In this image from video, Senate Minority Leader Chuck Schumer, D-N.Y., speaks on the Senate floor at the U.S. Capitol in Washington, Saturday, March 21, 2020. (Senate Television via AP)
In a 96-0 vote, Senate representatives voted for the passage of a $2 trillion dollar stimulus package.
Early versions of the package reportedly added up to nearly $6 trillion in spending. Buried in the earlier versions was a “wish list” from Pelosi that included national ballot harvesting, green energy funding, and a grant for $25 million to the Kennedy Center For the Arts.
The final version trimmed most of Pelosi’s fat, but included a little union giveaway in regards to small business loans from the treasure, according to Fox News:
The legislation would provide one-time direct payments to Americans of $1,200 per adult making up to $75,000 a year, and $2,400 to a married couple making up to $150,000, with $500 payments per child. After $75,000 for individuals, the benefit would be reduced by $5 for each $100 the taxpayer makes, per Page 145 of the bill. A $150,000 limitation applies to couples, and a $112,500 limit for heads of households.
Gone from the bill are mentions of mandatory early voting, ballot harvesting, requirements that federal agencies review their usage of “minority banks,” and provisions curbing airlines’ carbon emissions — a Pelosi demand that even Saikat Chakrabarti, the former chief of staff to Rep. Alexandria Ocasio-Cortez and an author of the Green New Deal, called “ridiculous.”
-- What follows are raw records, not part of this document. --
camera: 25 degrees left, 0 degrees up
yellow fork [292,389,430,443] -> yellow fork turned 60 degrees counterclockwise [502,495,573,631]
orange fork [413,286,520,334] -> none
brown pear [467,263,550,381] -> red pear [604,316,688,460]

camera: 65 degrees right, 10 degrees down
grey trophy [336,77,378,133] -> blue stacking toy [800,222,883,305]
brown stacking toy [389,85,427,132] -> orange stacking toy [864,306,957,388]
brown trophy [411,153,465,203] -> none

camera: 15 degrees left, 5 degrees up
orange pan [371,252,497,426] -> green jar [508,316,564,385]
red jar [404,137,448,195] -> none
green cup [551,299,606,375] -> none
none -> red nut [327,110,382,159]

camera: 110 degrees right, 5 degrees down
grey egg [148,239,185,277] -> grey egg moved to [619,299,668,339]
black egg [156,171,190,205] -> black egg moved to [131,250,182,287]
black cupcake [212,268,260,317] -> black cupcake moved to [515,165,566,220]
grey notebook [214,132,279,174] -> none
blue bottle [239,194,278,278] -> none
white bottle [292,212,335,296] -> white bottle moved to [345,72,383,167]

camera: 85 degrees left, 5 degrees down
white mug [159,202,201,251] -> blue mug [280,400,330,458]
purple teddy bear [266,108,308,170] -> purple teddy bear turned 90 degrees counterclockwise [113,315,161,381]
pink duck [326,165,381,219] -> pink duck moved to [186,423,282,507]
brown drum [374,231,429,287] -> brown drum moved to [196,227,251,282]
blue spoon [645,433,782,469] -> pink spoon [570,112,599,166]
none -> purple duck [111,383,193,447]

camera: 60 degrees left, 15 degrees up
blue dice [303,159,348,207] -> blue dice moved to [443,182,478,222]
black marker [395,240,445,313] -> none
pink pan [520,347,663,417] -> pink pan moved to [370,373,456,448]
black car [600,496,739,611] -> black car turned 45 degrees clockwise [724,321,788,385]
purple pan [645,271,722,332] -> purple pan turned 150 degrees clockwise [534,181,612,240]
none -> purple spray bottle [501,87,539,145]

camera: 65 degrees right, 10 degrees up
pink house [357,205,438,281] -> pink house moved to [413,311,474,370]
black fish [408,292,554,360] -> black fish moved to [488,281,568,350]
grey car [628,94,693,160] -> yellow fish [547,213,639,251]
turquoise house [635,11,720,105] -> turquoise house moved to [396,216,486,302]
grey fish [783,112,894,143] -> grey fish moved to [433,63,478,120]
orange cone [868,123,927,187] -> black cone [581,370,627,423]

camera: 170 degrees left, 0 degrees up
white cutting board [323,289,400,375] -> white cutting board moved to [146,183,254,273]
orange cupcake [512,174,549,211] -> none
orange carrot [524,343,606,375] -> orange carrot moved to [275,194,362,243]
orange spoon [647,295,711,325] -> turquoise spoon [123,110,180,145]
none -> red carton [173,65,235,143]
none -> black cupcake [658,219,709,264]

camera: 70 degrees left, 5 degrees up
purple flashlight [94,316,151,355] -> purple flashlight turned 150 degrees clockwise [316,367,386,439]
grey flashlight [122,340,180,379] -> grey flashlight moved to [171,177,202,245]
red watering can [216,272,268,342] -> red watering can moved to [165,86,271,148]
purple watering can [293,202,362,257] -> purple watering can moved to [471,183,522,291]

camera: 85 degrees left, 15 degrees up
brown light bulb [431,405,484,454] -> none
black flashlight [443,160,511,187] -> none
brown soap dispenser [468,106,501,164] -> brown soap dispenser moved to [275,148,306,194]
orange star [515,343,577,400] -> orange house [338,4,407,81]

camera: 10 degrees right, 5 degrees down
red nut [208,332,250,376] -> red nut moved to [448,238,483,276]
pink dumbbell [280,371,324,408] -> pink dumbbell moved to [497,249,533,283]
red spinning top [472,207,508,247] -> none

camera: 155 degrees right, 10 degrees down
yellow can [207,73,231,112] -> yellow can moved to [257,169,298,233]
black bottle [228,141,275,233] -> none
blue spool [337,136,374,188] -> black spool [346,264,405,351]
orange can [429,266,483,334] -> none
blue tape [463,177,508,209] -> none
“What’s not in the Senate’s bipartisan coronavirus bill: Pelosi’s outrageous wish list,” wrote GOP national spokesperson Elizabeth Harrington. “0 mentions of ‘diversity.’ 0 mentions of ’emissions.’ 0 mentions of ‘early voting.’ 0 mentions of ‘climate change.’ Good!”
At the same time, the bill satisfied some of Pelosi’s policy goals. Page 524 of the bill text indicates that many businesses that take a government loan would be obligated to remain neutral in any “union organizing effort” during the loan — a major giveaway to unions. Affected businesses would have between 500 and 10,000 employees.
And, Page 781 of the bill provides $25 million to the Democratic-controlled House of Representatives to cover “salary and expenses” — the same amount commercial air carriers will receive for employee “wages, salaries, and benefits,” according to Page 589 of the bill.
The bill will now go to the House and looks to be deliberated by Friday morning.